There are various ways of hooking up tailights and turn signals, from diodes to installing extra bulb sockets and bulbs in the tailights, to switches or trailer connectors to using magnetic lights, to getting custom plug-n-play wiring harnesses. Do a search, you should find lots of reading.
CM1, USN (RET)
2002 Fleetwood Southwind 32V, Ford V10
Daily Driver: '06 PT Cruiser Turbo
Toy and Toad: 2001 Dodge QC SWB, 360 Magnum, Auto, 4X4
Other toys: a pair of Kawasaki Brute Force 750 ATVs and a boat.
"When seconds count, help is only minutes away!"
and fighting to get the Falcon 2 to release on uneven surfaces, the off road version doesn't have the hard to release issue.
When I go to unhook my falcon 2 on uneven surfaces, I start the car and - with a soft foot on the gas pedal and on the brake - I push the car just a schmidge into the tow bar (with the foot still on the brake), then I put the car in Park and set the emergency brake (before I release the brake pedal).
Then I use the Falcon 2's breaker bar to pop the release on the arms. What I have found to work the best with the Falcon 2 for hooking up the arms is to extend both arms and rest them on the crossbar between the base plates, hook up 1 arm then do the other arm. When unhooking - unhook 1 arm, extend it and rest it on the crossbar, then unhook the other arm. This way you're not fighting against the other arm of the tow bar while working with the one in your hands.

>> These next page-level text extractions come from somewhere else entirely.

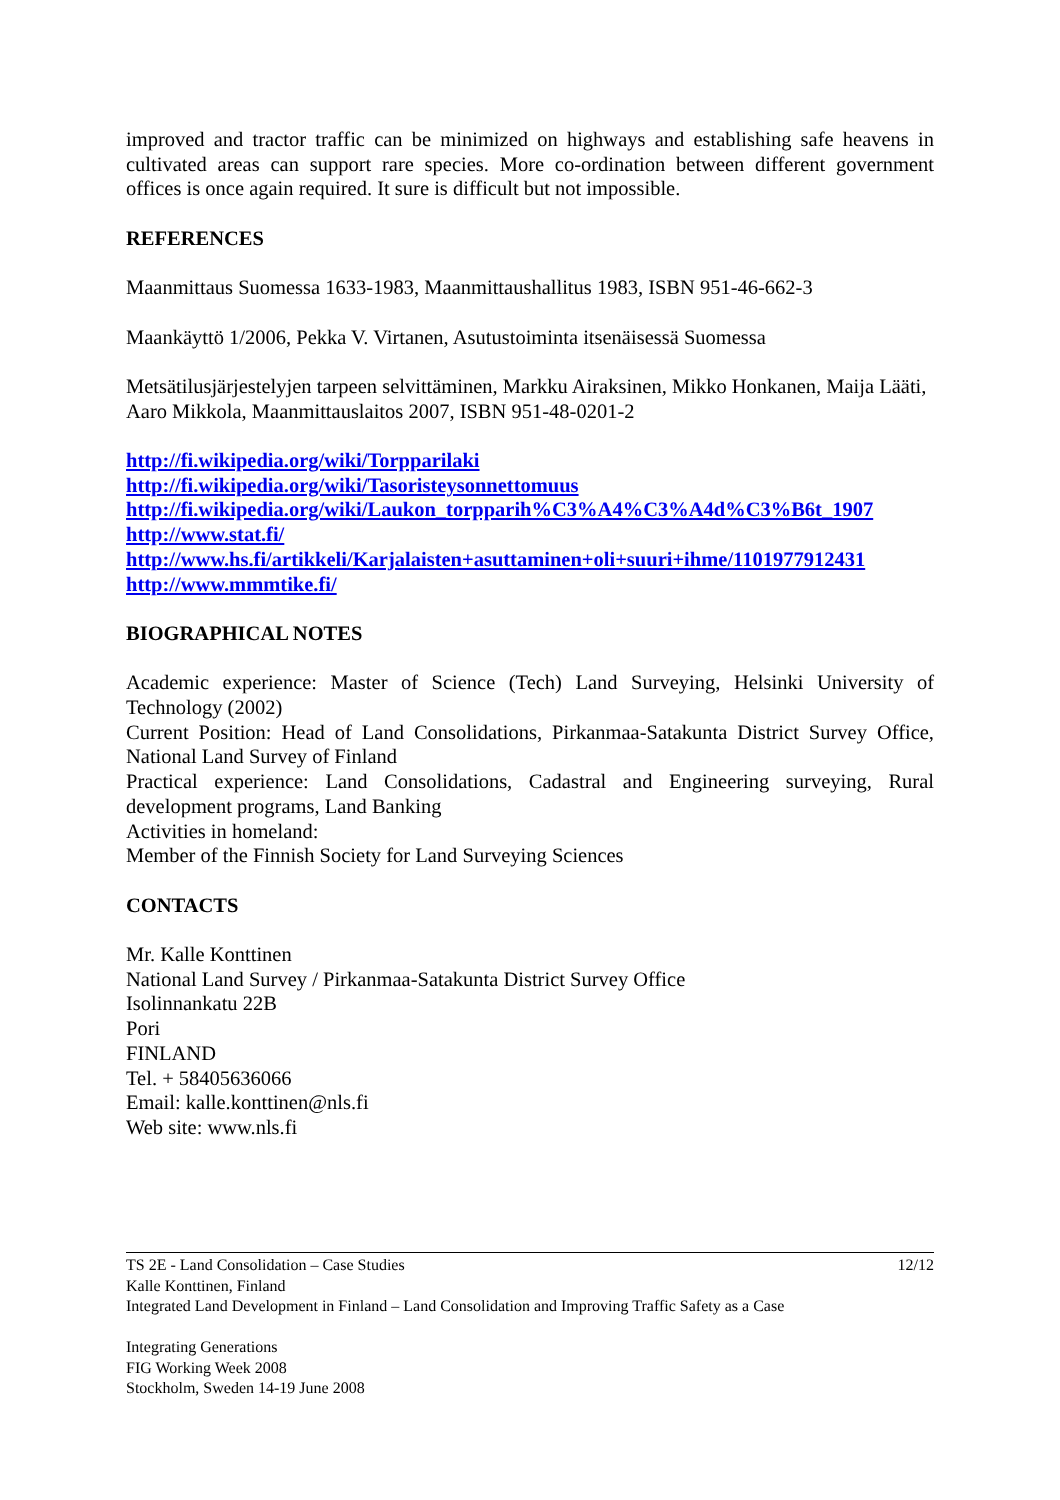improved and tractor traffic can be minimized on highways and establishing safe heavens in cultivated areas can support rare species. More co-ordination between different government offices is once again required. It sure is difficult but not impossible.
REFERENCES
Maanmittaus Suomessa 1633-1983, Maanmittaushallitus 1983, ISBN 951-46-662-3
Maankäyttö 1/2006, Pekka V. Virtanen, Asutustoiminta itsenäisessä Suomessa
Metsätilusjärjestelyjen tarpeen selvittäminen, Markku Airaksinen, Mikko Honkanen, Maija Lääti, Aaro Mikkola, Maanmittauslaitos 2007, ISBN 951-48-0201-2
http://fi.wikipedia.org/wiki/Torpparilaki
http://fi.wikipedia.org/wiki/Tasoristeysonnettomuus
http://fi.wikipedia.org/wiki/Laukon_torpparih%C3%A4%C3%A4d%C3%B6t_1907
http://www.stat.fi/
http://www.hs.fi/artikkeli/Karjalaisten+asuttaminen+oli+suuri+ihme/1101977912431
http://www.mmmtike.fi/
BIOGRAPHICAL NOTES
Academic experience: Master of Science (Tech) Land Surveying, Helsinki University of Technology (2002)
Current Position: Head of Land Consolidations, Pirkanmaa-Satakunta District Survey Office, National Land Survey of Finland
Practical experience: Land Consolidations, Cadastral and Engineering surveying, Rural development programs, Land Banking
Activities in homeland:
Member of the Finnish Society for Land Surveying Sciences
CONTACTS
Mr. Kalle Konttinen
National Land Survey / Pirkanmaa-Satakunta District Survey Office
Isolinnankatu 22B
Pori
FINLAND
Tel. + 58405636066
Email: kalle.konttinen@nls.fi
Web site: www.nls.fi
12/12 TS 2E - Land Consolidation – Case Studies
Kalle Konttinen, Finland
Integrated Land Development in Finland – Land Consolidation and Improving Traffic Safety as a Case
Integrating Generations
FIG Working Week 2008
Stockholm, Sweden 14-19 June 2008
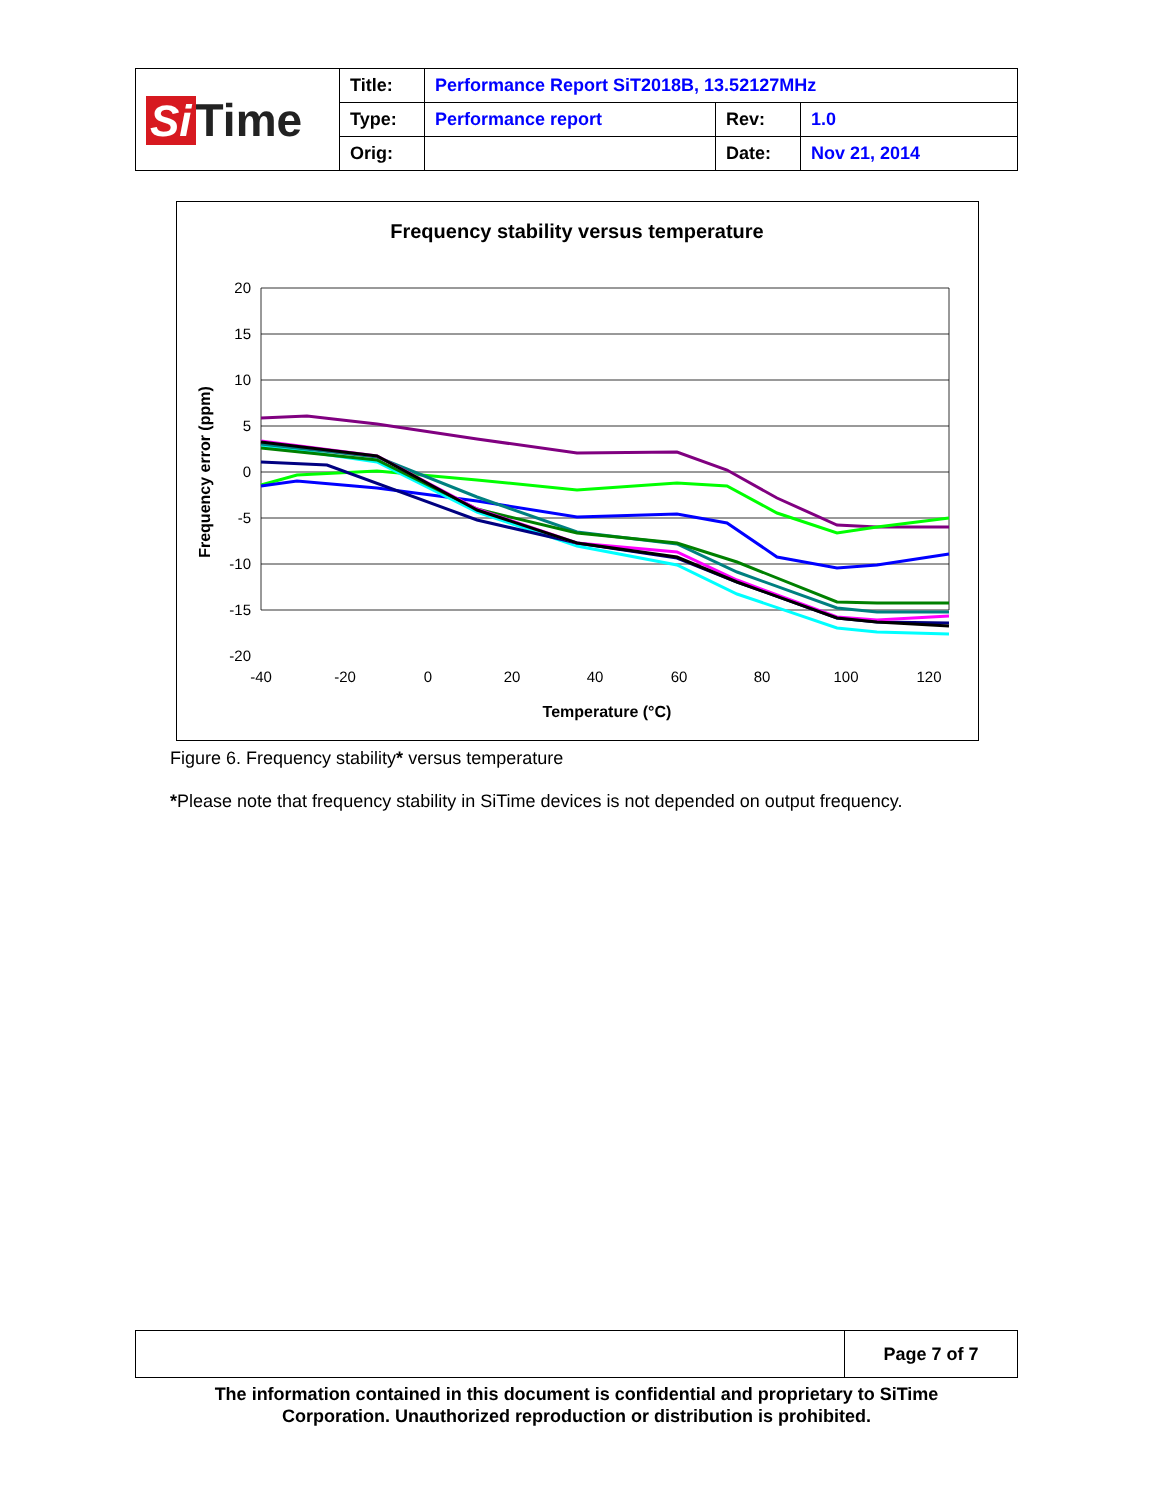| Si Time | Title: | Performance Report SiT2018B, 13.52127MHz | | |
| | Type: | Performance report | Rev: | 1.0 |
| | Orig: | | Date: | Nov 21, 2014 |
Frequency stability versus temperature
20
15
10
5
0
-5
-10
-15
-20
-40
-20
0
20
40
60
80
100
120
Temperature (°C)
Frequency error (ppm)
Figure 6. Frequency stability* versus temperature
*Please note that frequency stability in SiTime devices is not depended on output frequency.
| | Page 7 of 7 |
The information contained in this document is confidential and proprietary to SiTime
Corporation. Unauthorized reproduction or distribution is prohibited.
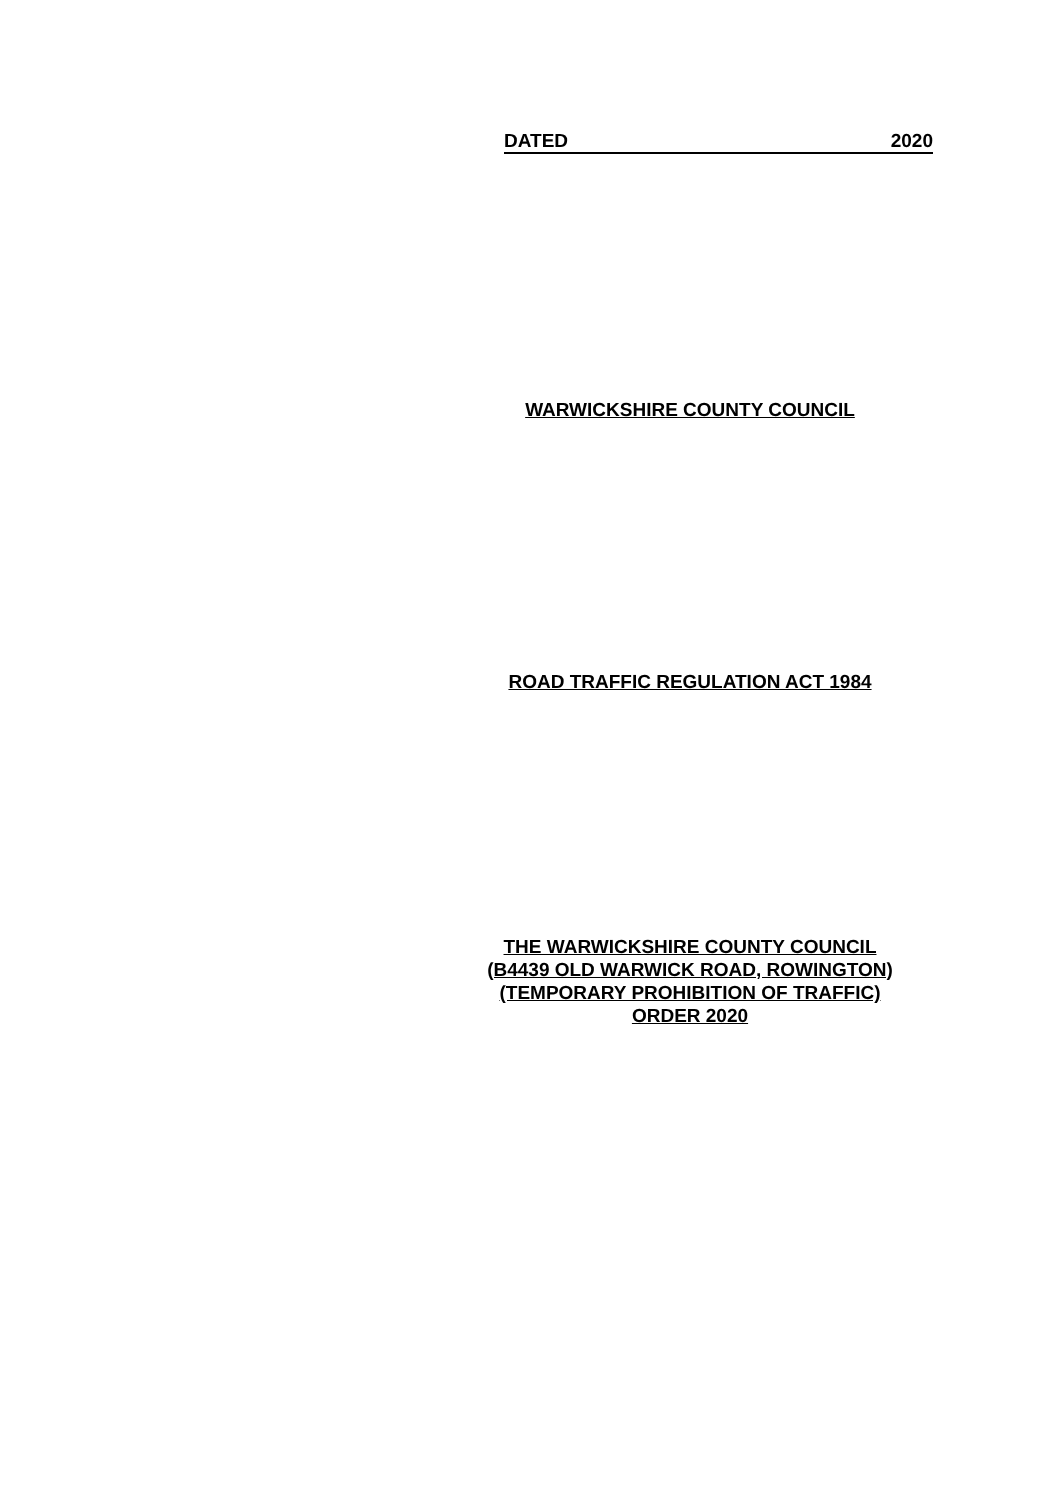DATED 2020
WARWICKSHIRE COUNTY COUNCIL
ROAD TRAFFIC REGULATION ACT 1984
THE WARWICKSHIRE COUNTY COUNCIL
(B4439 OLD WARWICK ROAD, ROWINGTON)
(TEMPORARY PROHIBITION OF TRAFFIC)
ORDER 2020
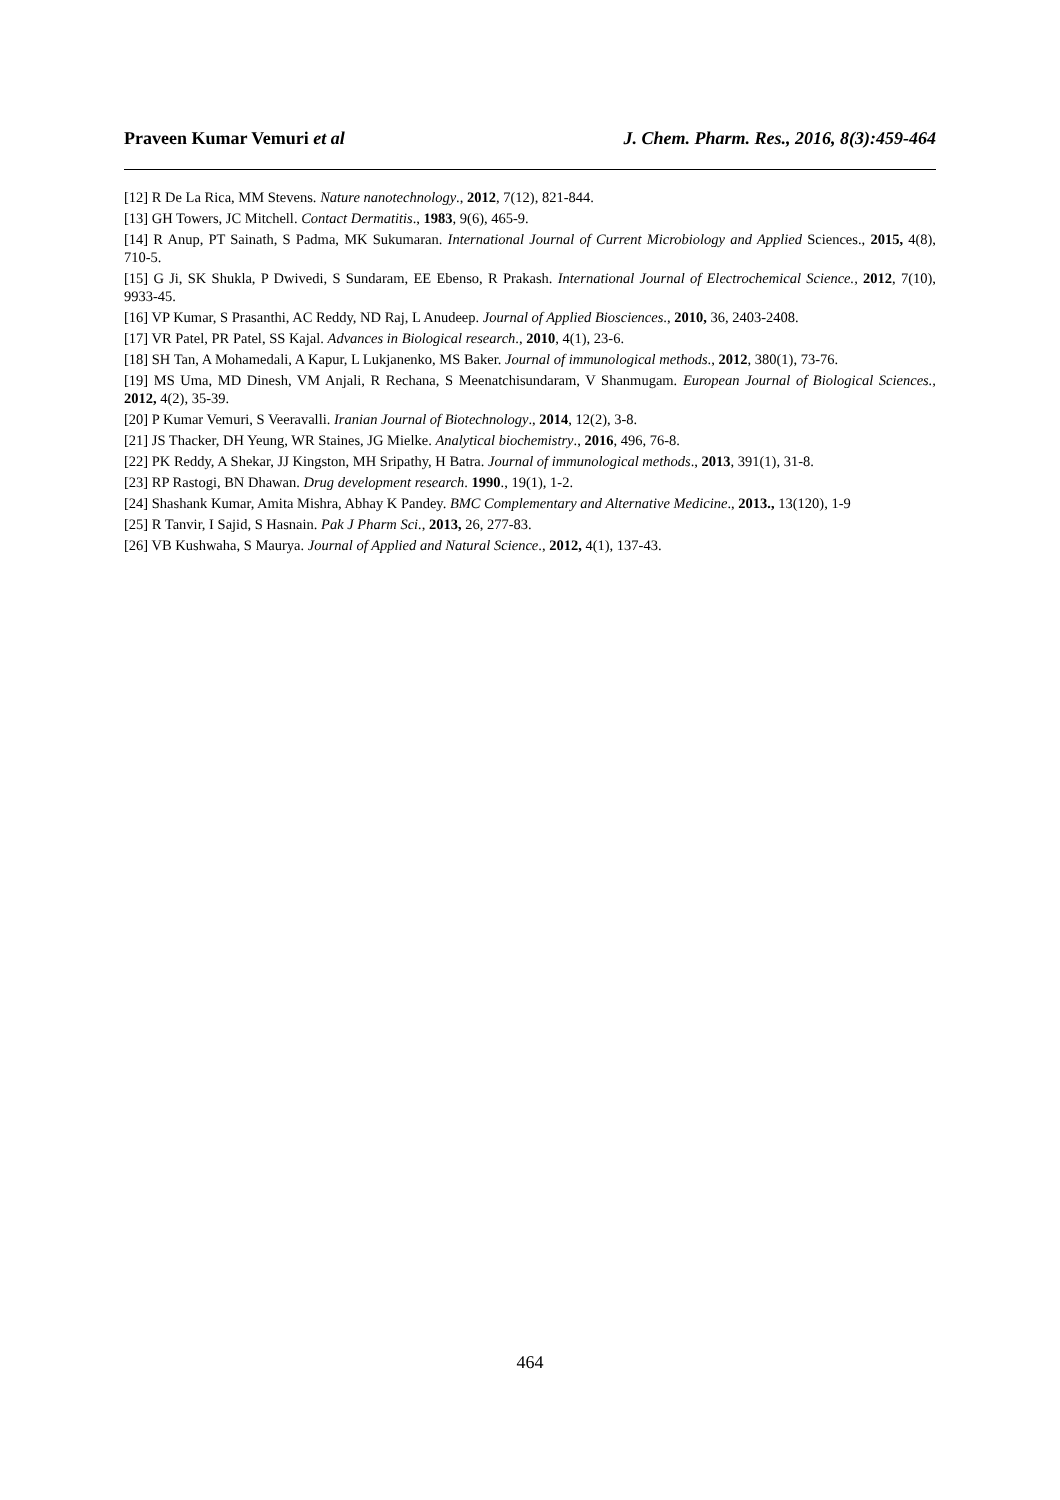Praveen Kumar Vemuri et al J. Chem. Pharm. Res., 2016, 8(3):459-464
[12] R De La Rica, MM Stevens. Nature nanotechnology., 2012, 7(12), 821-844.
[13] GH Towers, JC Mitchell. Contact Dermatitis., 1983, 9(6), 465-9.
[14] R Anup, PT Sainath, S Padma, MK Sukumaran. International Journal of Current Microbiology and Applied Sciences., 2015, 4(8), 710-5.
[15] G Ji, SK Shukla, P Dwivedi, S Sundaram, EE Ebenso, R Prakash. International Journal of Electrochemical Science., 2012, 7(10), 9933-45.
[16] VP Kumar, S Prasanthi, AC Reddy, ND Raj, L Anudeep. Journal of Applied Biosciences., 2010, 36, 2403-2408.
[17] VR Patel, PR Patel, SS Kajal. Advances in Biological research., 2010, 4(1), 23-6.
[18] SH Tan, A Mohamedali, A Kapur, L Lukjanenko, MS Baker. Journal of immunological methods., 2012, 380(1), 73-76.
[19] MS Uma, MD Dinesh, VM Anjali, R Rechana, S Meenatchisundaram, V Shanmugam. European Journal of Biological Sciences., 2012, 4(2), 35-39.
[20] P Kumar Vemuri, S Veeravalli. Iranian Journal of Biotechnology., 2014, 12(2), 3-8.
[21] JS Thacker, DH Yeung, WR Staines, JG Mielke. Analytical biochemistry., 2016, 496, 76-8.
[22] PK Reddy, A Shekar, JJ Kingston, MH Sripathy, H Batra. Journal of immunological methods., 2013, 391(1), 31-8.
[23] RP Rastogi, BN Dhawan. Drug development research. 1990., 19(1), 1-2.
[24] Shashank Kumar, Amita Mishra, Abhay K Pandey. BMC Complementary and Alternative Medicine., 2013., 13(120), 1-9
[25] R Tanvir, I Sajid, S Hasnain. Pak J Pharm Sci., 2013, 26, 277-83.
[26] VB Kushwaha, S Maurya. Journal of Applied and Natural Science., 2012, 4(1), 137-43.
464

2005 Cruise America 28R (Four Winds 28R) on a 2004 Ford E450 SD 6.8L V10 4R100
2009 smart fortwo Passion with Roadmaster "Falcon 2" towbar & tail light kit - pictures
I used the "Blue Ox" brand of tow bar. Worked very well without any problems. When the dealer installed the tow bar hook up onto the jeep he also installed hookups for the lights.
Your jeep owners man. will explain how to hook up and what leavers have to be where. The main thing I found was you have to leave the key in the ing. so the tires do not lock up. I had to end up putting a sign on the dash of the MH reminding me to do that.
We have a forum dedicated to towing vehicles behind motorhomes called the Dinghy Towing forum. I think you will have additional responses from the experienced members who frequent that forum so I am going to move your thread there. Good luck.
2004 Sunnybrook Titan 30FKS TT
Hensley "Arrow" 1400# hitch
2002 Ford F250 Super Duty, 7.3L PSD Visit our website here
Do a search on Ready Brake. Their combined towbar and braking system is the gold standard (and also lowest cost).
X2 I am a mechanical engineer and I think the Ready Brake is the most simple and best designed tow bar/brake system on the market. Best value for your money and if you have any mechanical ability at all, you may be able to install it yourself. Wishing the best with whatever you decide.